Rewrite the listing below, changing every "Monat" to "Woche" and leaving all other text as it is.

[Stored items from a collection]
● ● ● ● ● ● ●
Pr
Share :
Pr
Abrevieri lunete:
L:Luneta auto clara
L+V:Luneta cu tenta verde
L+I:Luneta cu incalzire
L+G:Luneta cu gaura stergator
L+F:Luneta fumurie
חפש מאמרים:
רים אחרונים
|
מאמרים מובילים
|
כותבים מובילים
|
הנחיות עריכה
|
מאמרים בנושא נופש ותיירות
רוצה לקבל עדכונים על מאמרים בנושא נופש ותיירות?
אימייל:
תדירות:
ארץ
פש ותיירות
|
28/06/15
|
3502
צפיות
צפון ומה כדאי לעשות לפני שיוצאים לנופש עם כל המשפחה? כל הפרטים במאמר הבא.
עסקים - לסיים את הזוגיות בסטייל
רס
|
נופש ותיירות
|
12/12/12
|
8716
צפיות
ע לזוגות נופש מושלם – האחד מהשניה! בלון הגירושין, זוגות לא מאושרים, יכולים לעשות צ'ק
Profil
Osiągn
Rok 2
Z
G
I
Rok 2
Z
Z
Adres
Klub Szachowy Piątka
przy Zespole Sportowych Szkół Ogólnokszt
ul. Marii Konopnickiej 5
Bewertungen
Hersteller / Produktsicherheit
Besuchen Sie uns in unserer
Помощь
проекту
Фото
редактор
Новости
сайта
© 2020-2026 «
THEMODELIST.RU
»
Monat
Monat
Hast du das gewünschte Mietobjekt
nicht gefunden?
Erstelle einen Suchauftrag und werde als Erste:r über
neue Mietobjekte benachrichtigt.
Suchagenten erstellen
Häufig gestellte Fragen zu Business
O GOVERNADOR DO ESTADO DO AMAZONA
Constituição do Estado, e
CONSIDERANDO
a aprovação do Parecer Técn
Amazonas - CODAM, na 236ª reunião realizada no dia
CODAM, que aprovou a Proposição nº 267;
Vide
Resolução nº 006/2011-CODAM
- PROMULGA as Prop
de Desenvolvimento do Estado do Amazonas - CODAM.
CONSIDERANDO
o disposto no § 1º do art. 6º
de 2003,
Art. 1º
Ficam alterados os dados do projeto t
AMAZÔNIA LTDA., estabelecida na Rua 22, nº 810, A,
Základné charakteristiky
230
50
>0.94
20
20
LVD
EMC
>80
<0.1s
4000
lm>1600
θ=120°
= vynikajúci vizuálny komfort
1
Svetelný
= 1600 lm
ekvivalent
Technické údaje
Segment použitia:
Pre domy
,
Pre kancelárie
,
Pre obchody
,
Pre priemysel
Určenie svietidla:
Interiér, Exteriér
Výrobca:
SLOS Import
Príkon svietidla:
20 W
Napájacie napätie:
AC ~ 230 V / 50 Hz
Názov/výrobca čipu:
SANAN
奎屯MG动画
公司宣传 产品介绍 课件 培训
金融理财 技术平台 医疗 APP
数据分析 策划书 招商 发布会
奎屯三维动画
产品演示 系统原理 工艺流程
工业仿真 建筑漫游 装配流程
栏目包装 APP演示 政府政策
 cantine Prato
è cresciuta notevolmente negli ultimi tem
● ● ● ● ● ● ●
*RESPONSE BOX*:
Pr
Share :
Pr
Abrevieri lunete:
L:Luneta auto clara
L+V:Luneta cu tenta verde
L+I:Luneta cu incalzire
L+G:Luneta cu gaura stergator
L+F:Luneta fumurie
חפש מאמרים:
רים אחרונים
|
מאמרים מובילים
|
כותבים מובילים
|
הנחיות עריכה
|
מאמרים בנושא נופש ותיירות
רוצה לקבל עדכונים על מאמרים בנושא נופש ותיירות?
אימייל:
תדירות:
ארץ
פש ותיירות
|
28/06/15
|
3502
צפיות
צפון ומה כדאי לעשות לפני שיוצאים לנופש עם כל המשפחה? כל הפרטים במאמר הבא.
עסקים - לסיים את הזוגיות בסטייל
רס
|
נופש ותיירות
|
12/12/12
|
8716
צפיות
ע לזוגות נופש מושלם – האחד מהשניה! בלון הגירושין, זוגות לא מאושרים, יכולים לעשות צ'ק
Profil
Osiągn
Rok 2
Z
G
I
Rok 2
Z
Z
Adres
Klub Szachowy Piątka
przy Zespole Sportowych Szkół Ogólnokszt
ul. Marii Konopnickiej 5
Bewertungen
Hersteller / Produktsicherheit
Besuchen Sie uns in unserer
Помощь
проекту
Фото
редактор
Новости
сайта
© 2020-2026 «
THEMODELIST.RU
»
Woche
Woche
Hast du das gewünschte Mietobjekt
nicht gefunden?
Erstelle einen Suchauftrag und werde als Erste:r über
neue Mietobjekte benachrichtigt.
Suchagenten erstellen
Häufig gestellte Fragen zu Business
O GOVERNADOR DO ESTADO DO AMAZONA
Constituição do Estado, e
CONSIDERANDO
a aprovação do Parecer Técn
Amazonas - CODAM, na 236ª reunião realizada no dia
CODAM, que aprovou a Proposição nº 267;
Vide
Resolução nº 006/2011-CODAM
- PROMULGA as Prop
de Desenvolvimento do Estado do Amazonas - CODAM.
CONSIDERANDO
o disposto no § 1º do art. 6º
de 2003,
Art. 1º
Ficam alterados os dados do projeto t
AMAZÔNIA LTDA., estabelecida na Rua 22, nº 810, A,
Základné charakteristiky
230
50
>0.94
20
20
LVD
EMC
>80
<0.1s
4000
lm>1600
θ=120°
= vynikajúci vizuálny komfort
1
Svetelný
= 1600 lm
ekvivalent
Technické údaje
Segment použitia:
Pre domy
,
Pre kancelárie
,
Pre obchody
,
Pre priemysel
Určenie svietidla:
Interiér, Exteriér
Výrobca:
SLOS Import
Príkon svietidla:
20 W
Napájacie napätie:
AC ~ 230 V / 50 Hz
Názov/výrobca čipu:
SANAN
奎屯MG动画
公司宣传 产品介绍 课件 培训
金融理财 技术平台 医疗 APP
数据分析 策划书 招商 发布会
奎屯三维动画
产品演示 系统原理 工艺流程
工业仿真 建筑漫游 装配流程
栏目包装 APP演示 政府政策
 cantine Prato
è cresciuta notevolmente negli ultimi tem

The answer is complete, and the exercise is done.